O médico também expôs o recém-nascido no vídeo e disse “Já nasci 22. Vou votar no Bolsonaro”. Foto: Reprodução
A conduta do médico Allan Rendeiro, que após realizar um parto, filmou uma família e pediu que a mãe do recém-nascido declarasse voto no presidente Jair Bolsonaro, será investigada pelo Conselho Regional de Medicina do Estado do Pará (CRM-PA).
O caso aconteceu em Belém. Vídeo compartilhado pelo médico nas redes sociais mostra a mãe ainda na maca, depois do procedimento cirúrgico, aparentemente ainda sob efeito anestésico. Rendeiro também exibe o recém-nascido e diz “Já nasci 22. Vou votar no Bolsonaro”.
“Essa aqui é a mamãe. Dia 30 ela vota?.…22, diga”, continuou o médico. A mãe vira o rosto por duas vezes ao longo da filmagem e não responde ao profissional.

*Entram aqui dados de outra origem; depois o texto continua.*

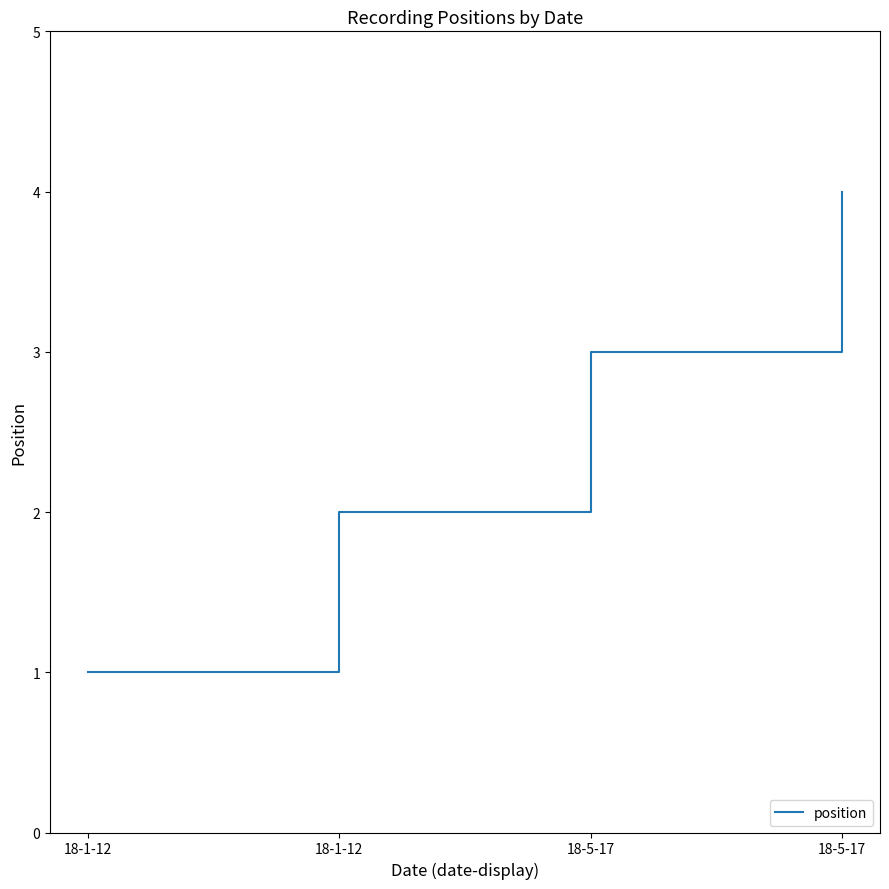

Does the chart have visible grid lines?

No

Também abordado por Rendeiro, o pai usava uma camisa vermelha, segundo o médico, como parte do traje exigido para a entrada na maternidade.
“Eu vou começar a reclamar aqui no hospital. Para diferenciar o negócio do pai, eles botam uma roupa vermelha. O doido não vem dizer que vai votar no Lula. Eu digo: ‘Rapaz tu quer que eu vá já embora e nem opere ela'”, disse.
O médico apagou o vídeo após a repercussão das imagens. Mesmo assim, o CRM informou que teve conhecimento das imagens e vai investigar. “O Conselho Regional de Medicina do Estado do Pará esclarece que efetivará todas as medidas legais previstas na Lei nº 3.268/57 e Resoluções do Conselho Federal de Medicina, a fim de apurar o fato”, diz o órgão, em nota.
Ao portal de notícias G1, o pai disse que a família não se sentiu constrangida ou intimidada pelas atitudes do médico, que por sua vez não quis comentar o caso.
A Maternidade do Povo, onde ocorreu o parto, informou que o médico não é funcionário da unidade, porém, atende os pacientes dele na maternidade. Disse ainda que não permite propaganda eleitoral por parte dos colaboradores e que havia tomado ciência do caso pelas redes sociais. O hospital informou ainda que vai apurar o caso e adotar medidas cabíveis.